Сумерки | страница 46



Но чем глубже Мать Грейс погружалась в транс, тем меньше внимания обращал Барлоу на свой «детский» стульчик — до того ему не терпелось услышать послание из мира духов.

Барлоу боготворил Мать Грейс. Она поведала ему о грядущих Сумерках, и он поверил каждому ее слову. Сумерки. Ну а как же иначе? Мир давно катится во тьму. Предупредив Кайла о скорых потрясениях и испросив его помощи, Мать Грейс дала ему возможность искупить свои грехи. Спасти, пока не поздно, тело и душу.

До встречи с ней Барлоу с упорством, достойным лучшего применения, двигался по пути саморазрушения. В результате к двадцати девяти годам он превратился в пьяницу, драчуна, насильника, наркомана и даже убийцу. Женщины у него менялись едва ли не каждую неделю, и почти все они были наркоманками и проститутками. За это время он семь или восемь раз переболел триппером и дважды сифилисом, что с учетом его образа жизни было не так уж и много.

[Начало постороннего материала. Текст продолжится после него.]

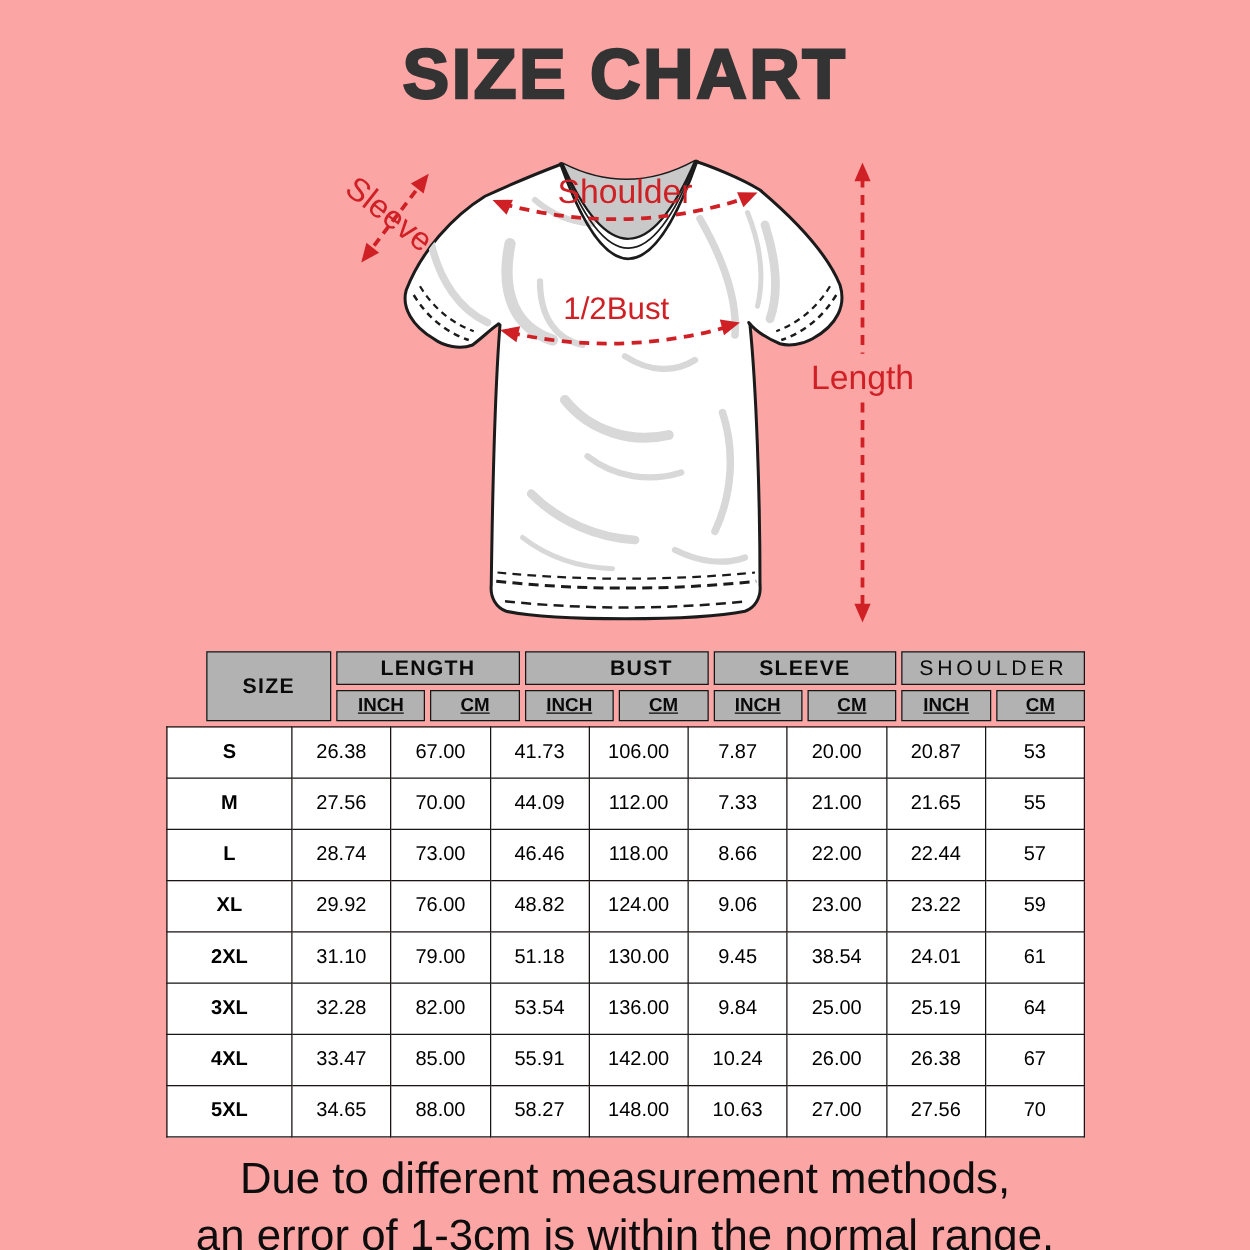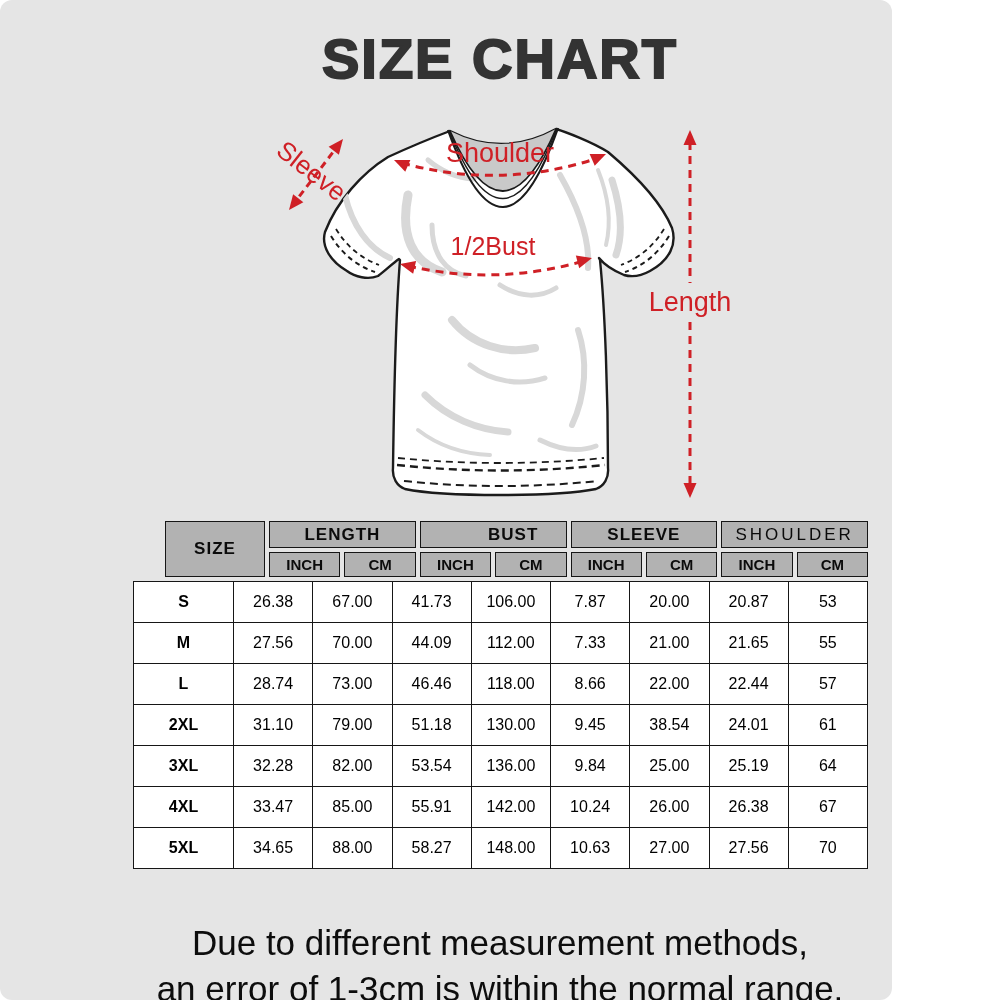--- a/index.html
+++ b/index.html
@@ -1,18 +1,18 @@
 <!DOCTYPE html>
 <html><head>
 <meta charset="utf-8">
 <style>
   html,body { margin:0; padding:0; background:#ffffff; }
   .page {
-    position:relative; width:892px; height:1000px; background:#e5e5e5;
-    font-family:"Liberation Sans", sans-serif; overflow:hidden;border-radius:12px;
+    position:relative; width:1000px; height:1000px; background:#fca5a5;
+    font-family:"Liberation Sans", sans-serif; overflow:hidden;
   }
   .title {
     position:absolute; top:26px; left:0; width:1000px; margin:0;
     text-align:center; font-size:56px; font-weight:900; letter-spacing:2px;
     color:#333333; -webkit-text-stroke:2px #333333;
   }
   .diagram-svg { position:absolute; left:0; top:0; }
 
   
   .table-wrap { position:absolute; left:133px; top:521px; width:735px; }
@@ -24,21 +24,21 @@
     background:#b2b2b2; border:1px solid #161616;
     display:flex; align-items:center; justify-content:center;
     color:#0b0b0b; font-weight:bold; font-size:16px;
   }
   .hcell.size  { grid-column:1; grid-row:1 / 3; font-size:17px; letter-spacing:1px; }
   .hcell.group { letter-spacing:1px; font-size:17px; }
   .hcell.g1 { grid-column:2 / span 2; grid-row:1; }
   .hcell.g2 { grid-column:4 / span 2; grid-row:1;padding-left:40px; }
   .hcell.g3 { grid-column:6 / span 2; grid-row:1; }
   .hcell.g4 { grid-column:8 / span 2; grid-row:1; font-weight:normal; letter-spacing:3px; }
-  .hcell.unit { grid-row:2; font-size:15px; }
+  .hcell.unit { grid-row:2; font-size:15px;text-decoration:underline; }
   .u0{grid-column:2}.u1{grid-column:3}.u2{grid-column:4}.u3{grid-column:5}
   .u4{grid-column:6}.u5{grid-column:7}.u6{grid-column:8}.u7{grid-column:9}
 
   table.body-table {
     width:100%; margin-top:4px; border-collapse:collapse; table-layout:fixed;
   }
   table.body-table td {
     border:1px solid #161616; height:40px; text-align:center;
     vertical-align:middle; font-size:16px; color:#000000; background:#ffffff;
     padding:0;
@@ -203,20 +203,31 @@
       <td>28.74</td>
       <td>73.00</td>
       <td>46.46</td>
       <td>118.00</td>
       <td>8.66</td>
       <td>22.00</td>
       <td>22.44</td>
       <td>57</td>
     </tr>
           <tr>
+      <td class="size-cell">XL</td>
+      <td>29.92</td>
+      <td>76.00</td>
+      <td>48.82</td>
+      <td>124.00</td>
+      <td>9.06</td>
+      <td>23.00</td>
+      <td>23.22</td>
+      <td>59</td>
+    </tr>
+          <tr>
       <td class="size-cell">2XL</td>
       <td>31.10</td>
       <td>79.00</td>
       <td>51.18</td>
       <td>130.00</td>
       <td>9.45</td>
       <td>38.54</td>
       <td>24.01</td>
       <td>61</td>
     </tr>

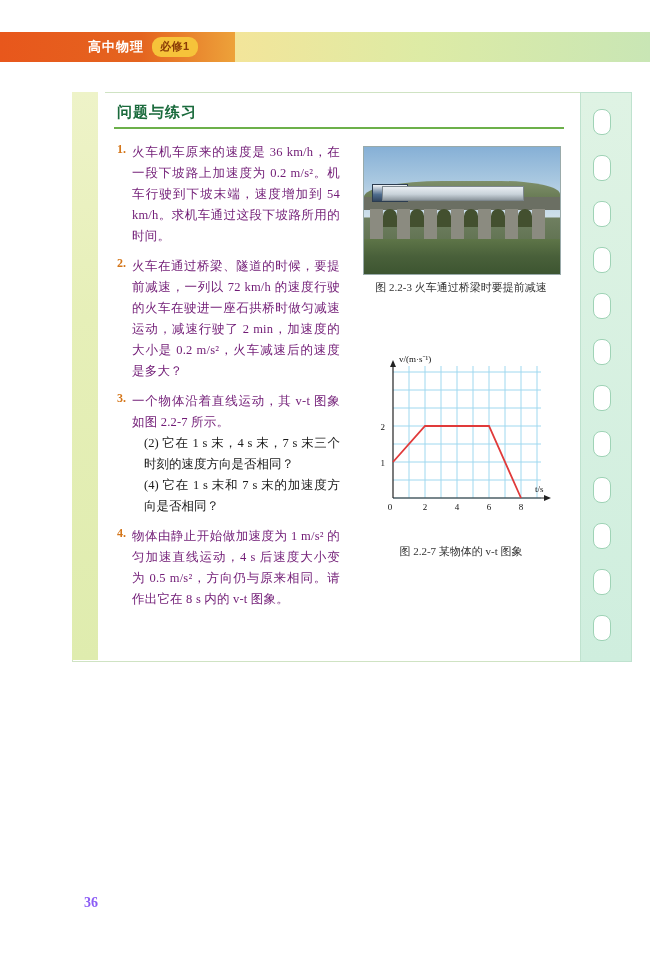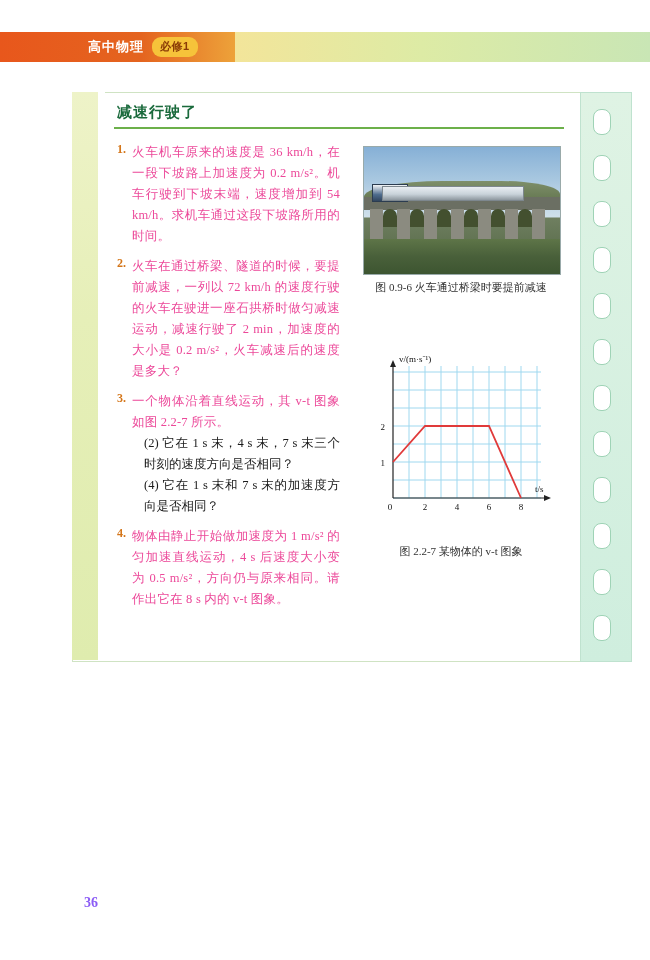--- a/index.html
+++ b/index.html
@@ -128,21 +128,21 @@
     width: 16px;
     text-align: right;
     font-size: 12px;
     color: #d4761a;
     font-weight: bold;
     font-family: "Liberation Serif", serif;
   }
   .ptext {
     font-size: 12.5px;
     line-height: 21px;
-    color: #ec4899;
+    color: #701a75;
     text-align: justify;
     letter-spacing: 0.2px;
   }
   .subitem {
     font-size: 12.5px;
     line-height: 21px;
     color: #1a1a1a;
     padding-left: 12px;
     text-indent: -0px;
     text-align: justify;
@@ -236,21 +236,21 @@
   <div class="band-orange"></div>
   <div class="band-green"></div>
   <div class="band-title">高中物理</div>
   <div class="band-badge">必修1</div>
 </div>
 
 <div class="page-frame"></div>
 <div class="left-strip"></div>
 <div class="left-strip-white"></div>
 
-<div class="section-title">减速行驶了</div>
+<div class="section-title">问题与练习</div>
 <div class="title-rule"></div>
 
 <div class="tab-column">
   <div class="hole" style="top:16px"></div>
   <div class="hole" style="top:62px"></div>
   <div class="hole" style="top:108px"></div>
   <div class="hole" style="top:154px"></div>
   <div class="hole" style="top:200px"></div>
   <div class="hole" style="top:246px"></div>
   <div class="hole" style="top:292px"></div>
@@ -304,21 +304,21 @@
       <div class="pier" style="left:87px"></div>
       <div class="arch" style="left:100px"></div>
       <div class="pier" style="left:114px"></div>
       <div class="arch" style="left:127px"></div>
       <div class="pier" style="left:141px"></div>
       <div class="arch" style="left:154px"></div>
       <div class="pier" style="left:168px"></div>
     </div>
     <div class="water"></div>
   </div>
-  <div class="fig-caption">图 0.9-6 火车通过桥梁时要提前减速</div>
+  <div class="fig-caption">图 2.2-3 火车通过桥梁时要提前减速</div>
 </div>
 
 <div class="figure-chart-wrap">
   <div class="chart-box">
     <svg width="196" height="187" viewBox="0 0 196 187">
 
       <g stroke="#9fd8ef" stroke-width="1">
         <line x1="30" y1="20" x2="178" y2="20"></line>
         <line x1="30" y1="38" x2="178" y2="38"></line>
         <line x1="30" y1="56" x2="178" y2="56"></line>

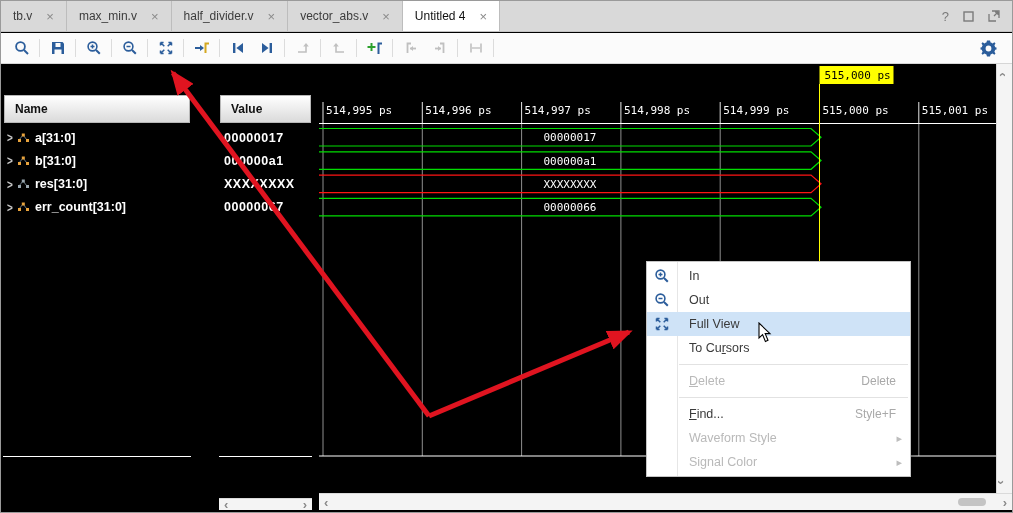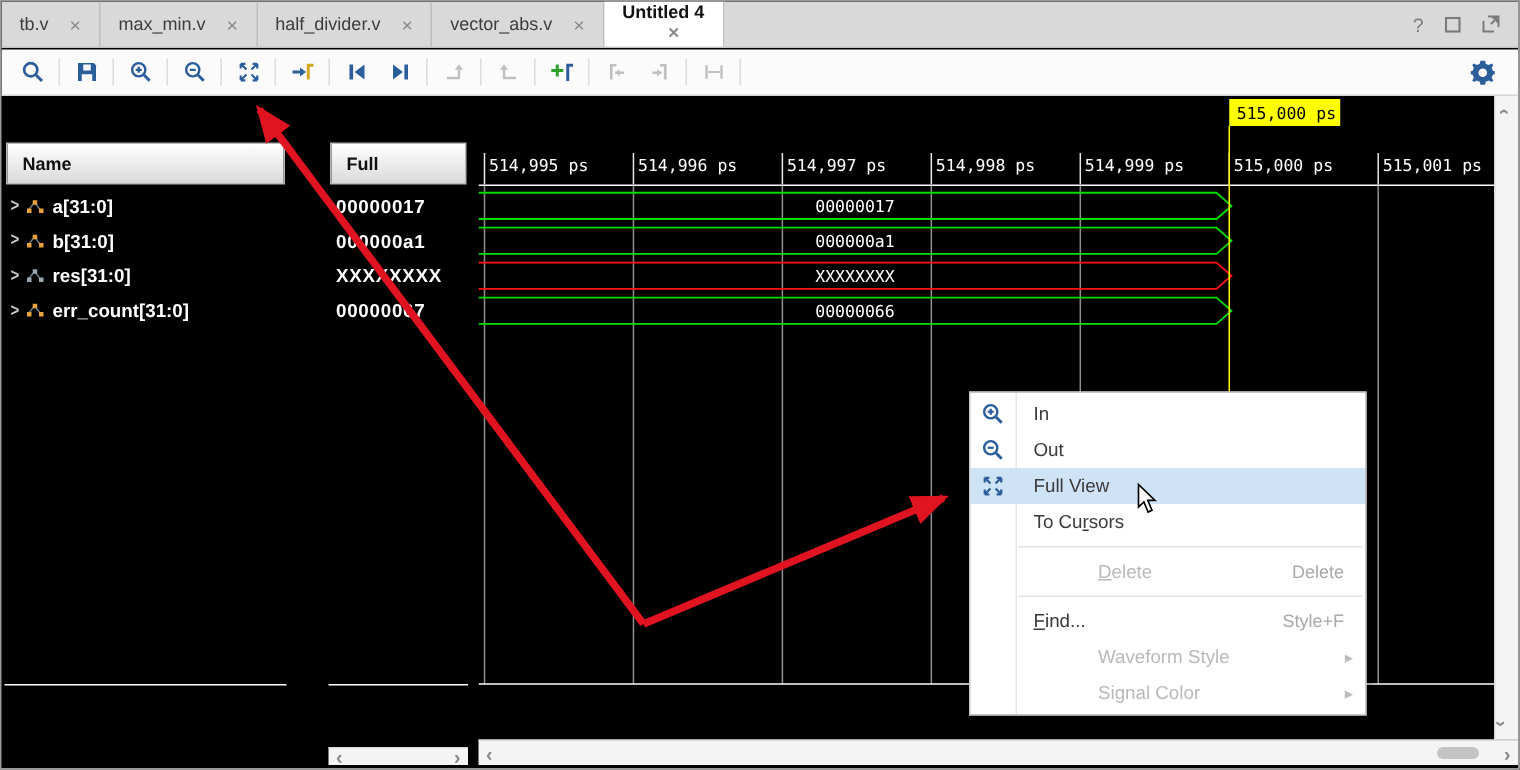--- a/index.html
+++ b/index.html
@@ -5,21 +5,21 @@
   html,body{margin:0;padding:0;background:#fff;}
   *{box-sizing:border-box;}
   .window{position:relative;width:1013px;height:513px;border:1px solid #9a9a9a;
     background:#000000;font-family:"Liberation Sans",sans-serif;overflow:hidden;}
   
   .tabbar{position:absolute;left:0;top:0;right:0;height:31px;background:#d9d9d9;
     border-bottom:1px solid #c3c3c3;display:flex;align-items:stretch;}
   .tab{display:flex;align-items:center;padding:0 12px;border-right:1px solid #bdbdbd;
     font-size:12px;color:#3c3c3c;cursor:default;white-space:nowrap;}
   .tab .close{margin-left:14px;color:#8a8a8a;font-size:13px;line-height:1;}
-  .tab.active{background:#ffffff;font-weight:bold;color:#111;flex-direction:column;}
+  .tab.active{background:#ffffff;font-weight:normal;color:#111;}
   .wincontrols{margin-left:auto;display:flex;align-items:center;gap:14px;padding-right:12px;color:#7a7a7a;}
   .wincontrols .wc{font-size:13px;line-height:1;display:flex;align-items:center;}
   
   .toolbar{position:absolute;left:0;top:32px;right:0;height:31px;background:#fbfbfb;
     border-bottom:1px solid #d6d6d6;display:flex;align-items:center;padding-left:6px;}
   .tbtn{width:29px;height:24px;display:flex;align-items:center;justify-content:center;border-radius:2px;}
   .tsep{width:1px;height:18px;background:#dcdcdc;margin:0 3px;}
   .gear{position:absolute;right:12px;top:3px;width:24px;height:24px;display:flex;align-items:center;justify-content:center;}
   
   .panel{position:absolute;background:#000;}
@@ -55,21 +55,21 @@
   
   .menu{position:absolute;left:645px;top:260px;width:265px;background:#ffffff;
     border:1px solid #c5c5c5;box-shadow:2px 3px 6px rgba(0,0,0,.25);padding:2px 0;z-index:40;}
   .menu .iconcol{position:absolute;left:30px;top:0;bottom:0;width:1px;background:#e6e6e6;}
   .mitem{position:relative;height:24px;display:flex;align-items:center;font-size:12.5px;color:#3a3a3a;}
   .mitem .micon{width:30px;display:flex;align-items:center;justify-content:center;flex:0 0 30px;}
   .mitem .mlabel{padding-left:12px;}
   .mitem .msc{margin-left:auto;padding-right:14px;color:#a9a9a9;font-size:12px;}
   .mitem .marr{margin-left:auto;padding-right:8px;color:#bdbdbd;font-size:11px;}
   .mitem.hl{background:#cfe3f7;}
-  .mitem.dis{color:#b9b9b9;margin-left:43px;}
+  .mitem.dis{color:#b9b9b9;}
   .msep{height:1px;background:#e2e2e2;margin:4px 2px 4px 32px;}
   
   .overlay{position:absolute;left:0;top:0;width:1013px;height:513px;pointer-events:none;z-index:50;}
   .mousecur{position:absolute;left:757px;top:321px;z-index:60;pointer-events:none;}
 </style>
 </head>
 <body>
 
 <div class="window">
 
@@ -271,21 +271,21 @@
             <rect x="4.8" y="1.5" width="3" height="3" fill="#e8a33d"></rect>
             <rect x="9" y="7" width="3" height="3" fill="#e8a33d"></rect>
           </svg>
           <span>err_count[31:0]</span>
         </div>
       </div>
     <div class="whiteline"></div>
   </div>
 
   <div class="panel panel-values">
-    <div class="colheader">Full</div>
+    <div class="colheader">Value</div>
     <div id="valuerows">
         <div class="valrow" style="top: 64px;">00000017</div>
         <div class="valrow" style="top: 87.3px;">000000a1</div>
         <div class="valrow" style="top: 110.6px;">XXXXXXXX</div>
         <div class="valrow" style="top: 133.9px;">00000067</div>
       </div>
     <div class="whiteline"></div>
   </div>
 
   <div class="panel panel-wave" id="wavepanel"><svg width="677" height="429" viewBox="0 0 677 429">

В тех редких случаях, когда он бывал трезв и в голове у него прояснялось, его пугало это саморазрушительное безумие. Но Барлоу оправдывал свое поведение тем, что это был не случайный всплеск насилия, а естественная реакция на бездумную, а иногда и умышленную жестокость окружающих.

Для окружающих он был чудищем, неуклюжим гигантом с лицом неандертальца, способным нагнать страху даже на медведя-гризли. Маленькие дети его боялись. Люди постарше смотрели разинув рот — кто-то открыто, а кое-кто украдкой. Некоторые откровенно посмеивались у него за спиной, перекидывались шуточками. Обычно он делал вид, что ничего не замечает, — если, конечно, у него не было желания поразмять кулаки. Но он всегда знал, что над ним смеются, и это не могло не ранить. Хуже всего были подростки — особенно молоденькие девушки. Эти открыто потешались над ним, особенно с безопасного расстояния.

Для Барлоу не было ничего проще, чем оправдать свою склонность к насилию и саморазрушению. Долгие годы твердил он себе, что его ненависть, горечь и гнев служили своего рода броней против жестокости окружающего мира. Без наплевательского отношения к собственному благополучию и тщательно взращенной жажды мести он чувствовал бы себя беззащитным. Это мир сделал из него изгоя. Мир предпочитал видеть в нем либо громадного недотепу с лицом обезьяны, либо зловещего монстра. Недотепой Барлоу не был, но ему нравилось играть в чудовище.

Он не был плохим сам по себе — его таким сделали. Он не отвечал за свои преступления — в них были виноваты те, кто подтолкнул его к такой жизни. Именно этим он утешался большую часть времени.